Until his team releases their full report, we won’t know what they did and did not take into account when making their final assessment, but apparently, nobody told this WHO fact finding envoy about the sick Miners or the collection of bat guano from the Mojiang mine. Sidenote: It’s also doesn’t instill one with much faith when Dr. Embarek confuses Covid19 (an illness) with SARS-COV-2 (a virus).

Amidst all of this melee, major journalistic institutions usually cower from the real questions and instead become stenographers who merely print the day to day activities and proclamations of the politicians in charge.

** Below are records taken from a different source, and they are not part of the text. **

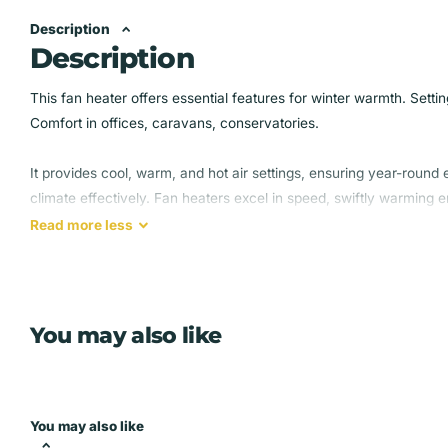
Description
Description
This fan heater offers essential features for winter warmth. Set
Comfort in offices, caravans, conservatories.
It provides cool, warm, and hot air settings, ensuring year-round
climate effectively. Fan heaters excel in speed, swiftly warming
types available.
Read
more
less
Its settings make it reliable and efficient, keeping you cozy in win
design guarantees effortless control and the perfect temperatur
You may also like
2 HEAT SETTINGS – Choose from 1000 W and 2000 W of po
effectively
EASY-TO-USE - an adjustable thermostat lets you easily se
comfortable warmth during those winter months
You may also like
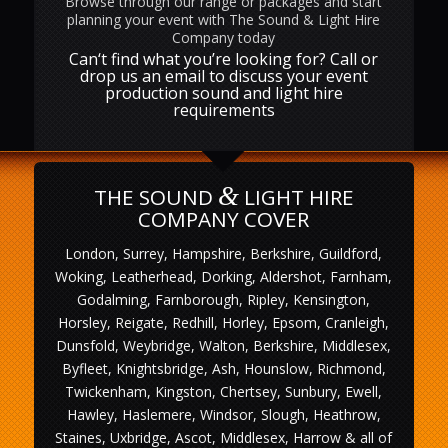
Browse through our range or packages and start
planning your event with The Sound & Light Hire
Company today
Can‘t find what you’re looking for? Call or
drop us an email to discuss your event
production sound and light hire
requirements
&
THE SOUND
LIGHT HIRE
COMPANY COVER
London, Surrey, Hampshire, Berkshire, Guildford,
Woking, Leatherhead, Dorking, Aldershot, Farnham,
Godalming, Farnborough, Ripley, Kensington,
Horsley, Reigate, Redhill, Horley, Epsom, Cranleigh,
Dunsfold, Weybridge, Walton, Berkshire, Middlesex,
Byfleet, Knightsbridge, Ash, Hounslow, Richmond,
Twickenham, Kingston, Chertsey, Sunbury, Ewell,
Hawley, Haslemere, Windsor, Slough, Heathrow,
Staines, Uxbridge, Ascot, Middlesex, Harrow & all of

The information gap this creates kicks open the barn door for the conspiracy theorists who see the crisis, who see that the crime scene doesn’t make sense, and who see the total absence of hard questions being asked and then just presume this all adds up to mean that the whole situation is one big plot by shadowy insiders who are cackling in the smoky background.

Soon we’ll be told the source of the virus doesn’t matter. “What’s done is done,” they’ll say. “We need to look forward, and pull together to beat the virus.” And most people will march to that drumbeat, while a few remain mired in the muck of internet conspiracy backwaters, and the truth languishes somewhere in between. Just bit of trivia for the well read to bring up at cocktail parties, if people ever again have cocktail parties.